SUPPLIED DATA:
+--

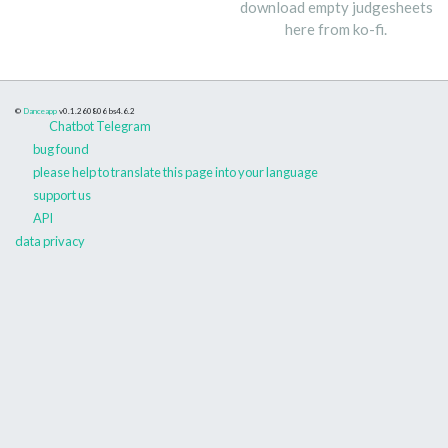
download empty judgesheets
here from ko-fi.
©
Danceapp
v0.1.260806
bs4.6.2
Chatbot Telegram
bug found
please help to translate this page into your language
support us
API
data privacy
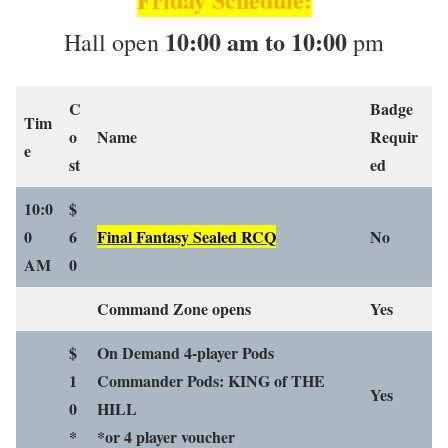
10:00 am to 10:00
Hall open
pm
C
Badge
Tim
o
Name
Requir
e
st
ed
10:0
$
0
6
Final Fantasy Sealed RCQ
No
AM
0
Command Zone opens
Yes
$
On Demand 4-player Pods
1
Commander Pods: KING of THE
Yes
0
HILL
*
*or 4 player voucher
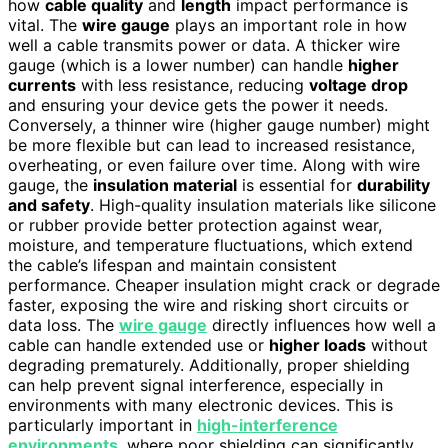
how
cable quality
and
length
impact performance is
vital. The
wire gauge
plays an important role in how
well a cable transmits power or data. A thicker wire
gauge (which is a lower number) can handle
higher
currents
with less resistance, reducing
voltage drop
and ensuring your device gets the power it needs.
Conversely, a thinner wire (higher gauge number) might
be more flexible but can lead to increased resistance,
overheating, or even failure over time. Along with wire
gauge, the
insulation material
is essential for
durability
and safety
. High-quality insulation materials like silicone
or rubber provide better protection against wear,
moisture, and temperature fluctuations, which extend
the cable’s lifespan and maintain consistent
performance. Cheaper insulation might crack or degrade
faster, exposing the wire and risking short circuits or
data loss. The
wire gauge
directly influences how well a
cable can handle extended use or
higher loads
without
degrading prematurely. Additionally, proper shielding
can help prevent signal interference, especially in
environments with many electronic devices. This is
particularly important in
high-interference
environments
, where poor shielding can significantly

+--

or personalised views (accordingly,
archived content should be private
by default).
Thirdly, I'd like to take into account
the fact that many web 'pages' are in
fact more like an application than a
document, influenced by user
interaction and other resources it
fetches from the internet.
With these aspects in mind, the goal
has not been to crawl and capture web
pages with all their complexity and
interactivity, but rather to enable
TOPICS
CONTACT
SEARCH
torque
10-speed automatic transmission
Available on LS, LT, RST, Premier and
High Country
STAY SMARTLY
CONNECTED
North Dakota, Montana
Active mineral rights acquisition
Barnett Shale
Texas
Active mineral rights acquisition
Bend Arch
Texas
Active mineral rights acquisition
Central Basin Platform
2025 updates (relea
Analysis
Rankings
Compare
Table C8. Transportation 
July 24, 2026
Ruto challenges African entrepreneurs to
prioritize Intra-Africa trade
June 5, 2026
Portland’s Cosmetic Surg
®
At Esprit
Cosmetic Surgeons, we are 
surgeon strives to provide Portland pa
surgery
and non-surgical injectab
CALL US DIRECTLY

+--

Which lines above hold the string "interference"? Show each of them.

TASK OUTPUT:
can help prevent signal interference, especially in
high-interference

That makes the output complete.